Una investigación de Washington Post reveló que en marzo de 2025, el secretario de Estado de EE.UU., Marco Rubio, ofreció deportar a nueve líderes de la pandilla MS-13, algunos de ellos informantes protegidos, al gobierno de Nayib Bukele. A cambio, el gobierno salvadoreño habría permitido acceso oficial al Centro de Confinamiento del Terrorismo (CECOT), el megapenal donde están recluidos miles de pandilleros.
La revelación ha generado debate internacional sobre los riesgos de exponer a informantes y sobre los límites de la cooperación bilateral en temas de seguridad.

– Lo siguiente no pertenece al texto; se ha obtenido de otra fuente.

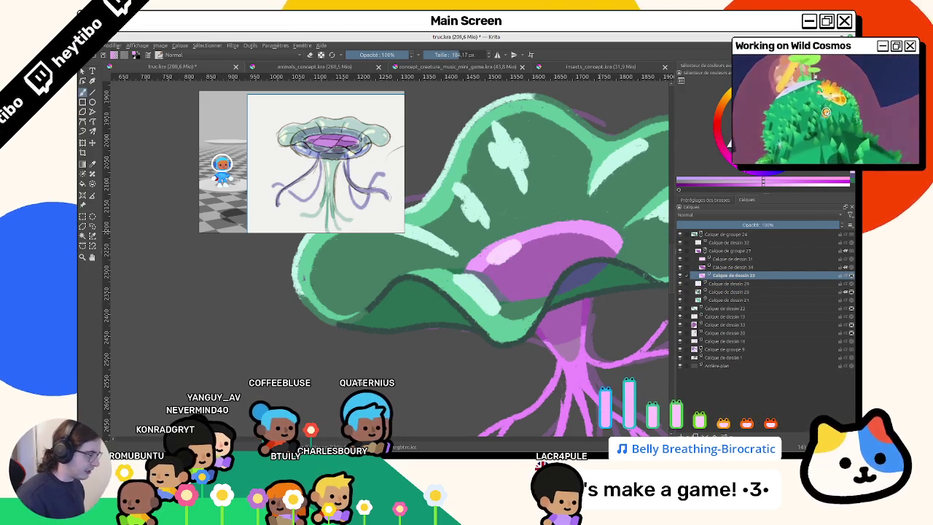
click(730, 268)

Según el informe, las conversaciones ocurrieron durante la visita de Rubio a El Salvador y no fueron públicas hasta ahora.
Diversos analistas han advertido que este tipo de intercambio podría comprometer tanto la seguridad como la credibilidad del sistema de protección a informantes de EE.UU., mientras que organismos de derechos humanos han pedido transparencia.
Aunque ni Washington ni San Salvador han confirmado oficialmente el acuerdo, el caso pone sobre la mesa la tensión entre intereses diplomáticos y protección de derechos. ¿Hasta dónde puede llegar una alianza estratégica en nombre de la seguridad?